また、練習の際は、息が真っすぐに伸びているかも意識しています。一音一音で途切れるのではなく、流れるような音楽を表現するためには、息でその流れを作るということも大事なので、余分な力を抜いて歌うように演奏するよう心がけています。
オーボエの指導では、子どもたちに楽しむ気持ちを持って演奏してもらえるよう心がけています。その気持ちが日々の努力を継続する原動力や向上心にもつながります。また、どのようにするともっと良い演奏ができるのか、感覚的なものをわかりやすく言語化しながら、その感覚をその場で体感できるよう意識しながら指導しています。楽器演奏では感覚による部分が多く、指導を始めたばかりの頃はその感覚を言葉にして伝えることに苦労しましたが、イメージしやすいものに例えたり、体の使い方や音楽理論を工夫しながら伝えることで、子どもたちが納得できる瞬間が増えてきました。
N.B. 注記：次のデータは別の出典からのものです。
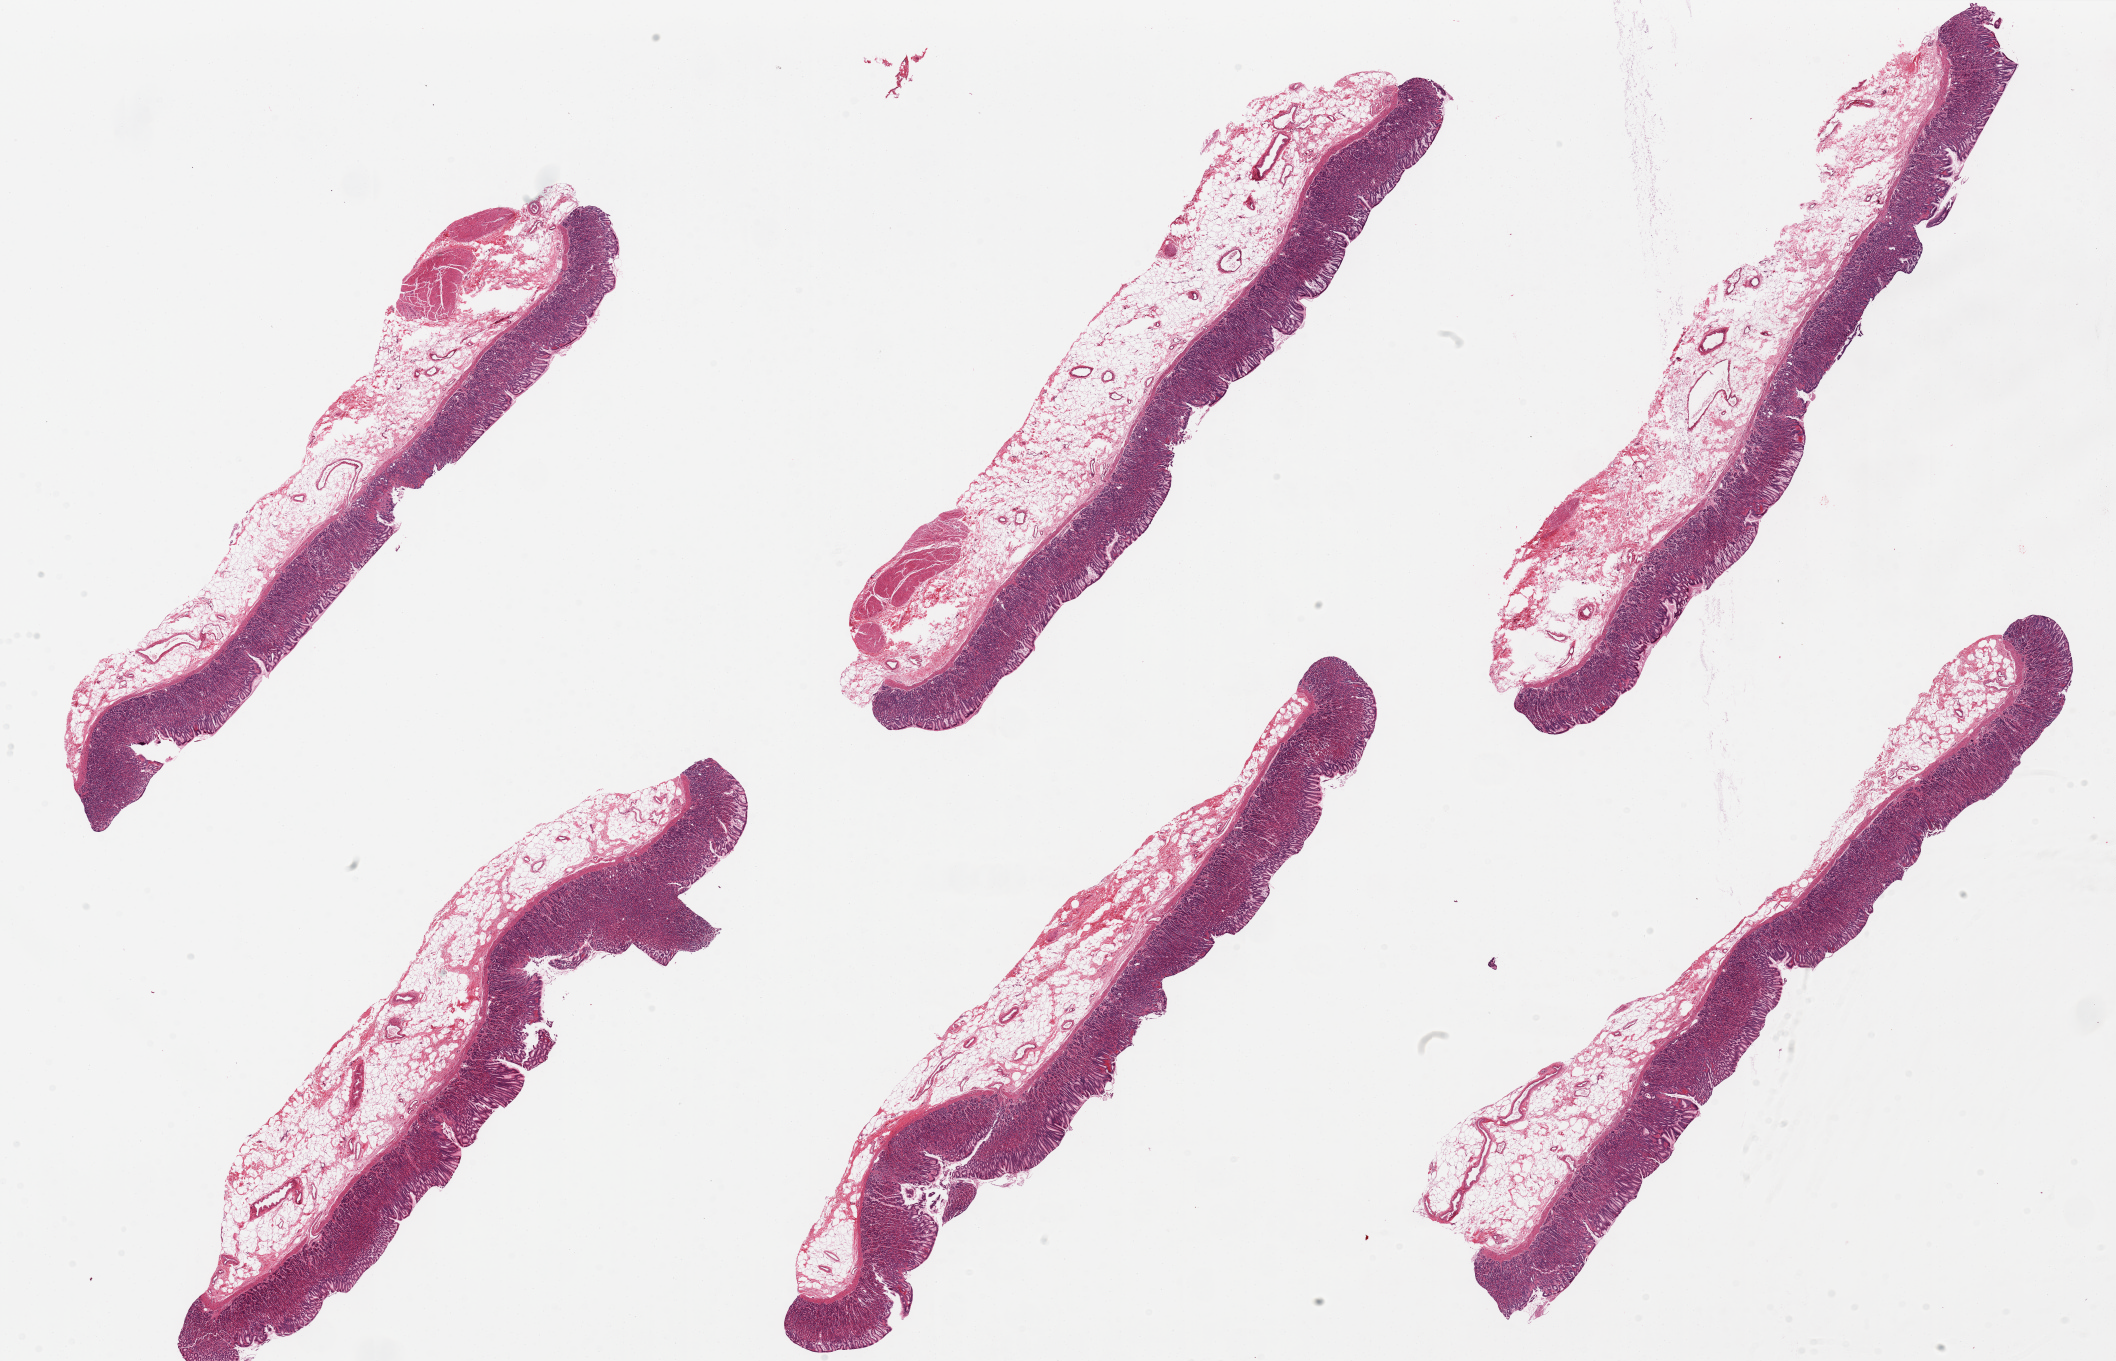
Haematoxylin and eosin whole-slide image, brightfield — shown as a low-resolution overview of the whole scanned area (about 33.5 x 21.5 mm); PAXgene-fixed paraffin-embedded (PFPE) section; section of stomach (target tissue); tissue donor sample. Donor sex: male.
Reviewer comment on this tissue sample: 6 pieces, few with small portion of muscularis.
自分で演奏する楽しみはもちろんありますが、今では子どもたちに教えることも楽しく、充実して続けられています。
Berrichアンサンブルオータムコンサートでの水野さん
今後も指導を続け、将来音楽の道に進みたいと思っている子どもたちをサポートしていきたいです。また、自身の演奏活動にも力を入れ、ソロコンサートなどの演奏会も企画して、様々な曲に挑戦していきたいです。
懐かしい曲を耳にしたとき、当時の記憶や出来事を鮮明に思い出すきっかけになるように、音楽は人生の中の思い出に彩りを与えて現在に繋げる力があります。また時には、自分の気持ちを盛り上げたり、辛いときには寄り添いながら支えてくれる力もあります。ぜひジャンルを問わず、たくさんの音楽に触れて、お気に入りの音楽を見つけてもらえたら嬉しいです。
オーボエ界の巨匠と呼ばれる、ハインツ・ホリガ-(Heinz Holliger)氏の演奏に惹かれました。木管楽器の中で一番難しい楽器はオーボエと言われていますが、彼はその難しさを感じさせず、まるで話しているかのように自然な流れで演奏している点が素晴らしいと思います。やや明るい感触の音色ですが、悲しみの感情を表現しながら、その奥に美しさがどんどん見えてくるような深い音色だと思います。絵を見ているくらい鮮明で彩り豊かな演奏をするので、彼の演奏はたくさん聞きました。
チャイコフスキーの「交響曲第5番」という曲は私にとって特別な曲です。初めてオーケストラで演奏したのがこの曲だったので、一生懸命練習したことを今でも覚えています。4つの楽章から構成されていて、気持ちを盛り上げてくれる、私にとっては応援歌のような素敵な曲ですのでぜひ一度聴いてほしいです。
最初はリードのみで練習することをおすすめします。上と下の唇を歯を包み込むように巻いて、そのまま柔らかく咥えて吹きます。リード単体で「ド」の音を安定して出せるような感覚を身につけましょう。